The 5-Day Sprint That Actually Works
Most of my client work ships in five working days. Here's the methodology — scope, design-in-browser, build, polish, ship — and when it breaks down.
Most of my client work ships in five days. Not five weeks, not five sprints — five actual working days. People assume this means cutting corners, but it's the opposite. A tight timeline forces clarity that longer projects never achieve.
Here's the methodology I've refined over the past two years.
Why five days
Parkinson's law is real: work expands to fill the time available. Give a project six weeks and you'll spend four of them in discovery loops, stakeholder alignment, and second-guessing. Give it five days and you have to make decisions.
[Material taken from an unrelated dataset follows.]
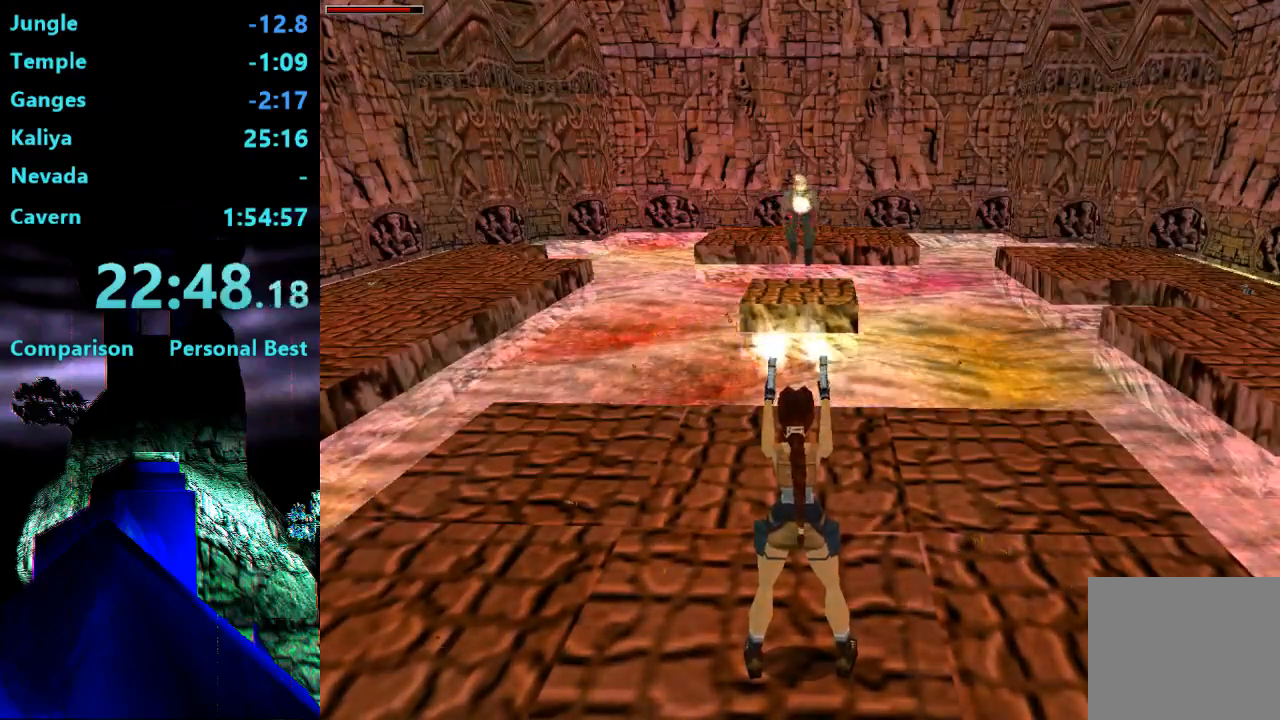
{"dt_ms": 500, "buttons": ["CROSS", "DPAD_UP"], "right_stick": "center", "events": [[133, "DPAD_UP", "down"]]}
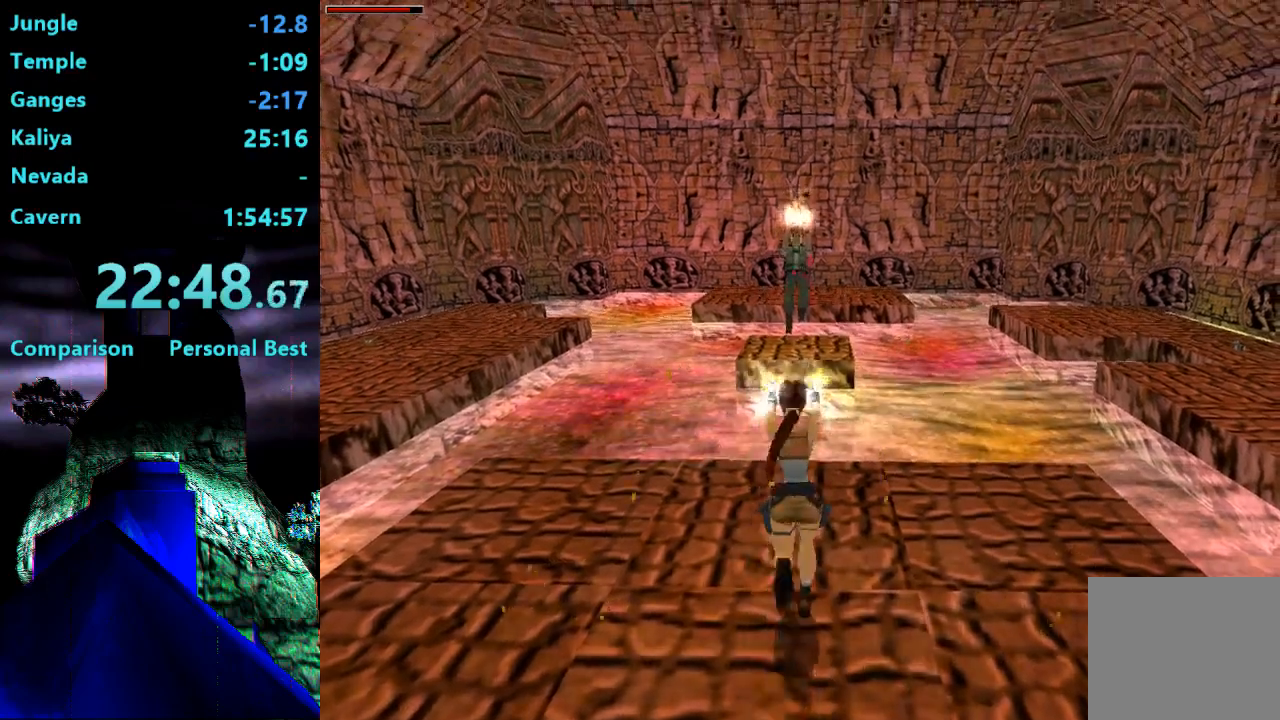
{"dt_ms": 500, "buttons": ["CROSS", "DPAD_UP"], "right_stick": "center", "events": [[100, "DPAD_LEFT", "down"], [233, "DPAD_LEFT", "up"]]}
Fast.
The five-day constraint does three things:
It forces scope ruthlessness. You can't build everything, so you build the thing that matters most.
It eliminates politics. There's no time for design-by-committee. Someone decides, and we move.
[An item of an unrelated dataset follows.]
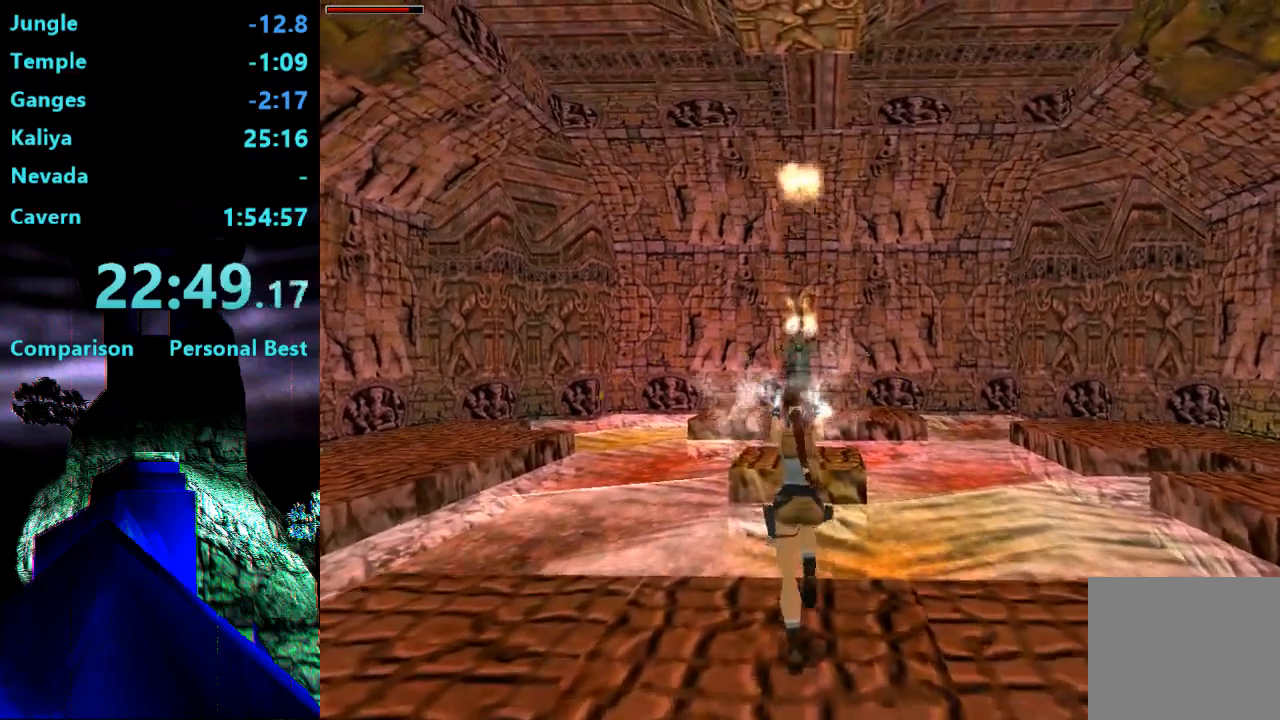
{"dt_ms": 500, "buttons": ["CROSS"], "right_stick": "center", "events": [[67, "SQUARE", "down"], [167, "DPAD_LEFT", "down"], [267, "DPAD_LEFT", "up"], [367, "SQUARE", "up"], [433, "DPAD_UP", "up"]]}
It creates urgency without panic. Five days is tight but achievable. It focuses the mind without burning people out.
Day 1: Scope and structure
Monday is entirely about defining what done looks like. I write a one-page brief with the client that answers three questions:
What is the single most important outcome?
What does the user see and do?
What's explicitly out of scope?
That last question is the most important. Scope is defined by what you say no to. By end of Monday I have a clear brief, a rough sitemap or flow, and a list of things we're deliberately not doing.
Day 2: Design in the browser
I don't design in Figma. I design in code. Tuesday is about standing up the core layout, typography, and component structure in Next.js. The client sees a real URL by end of day — not a mockup, not a prototype, a real page they can click through on their phone.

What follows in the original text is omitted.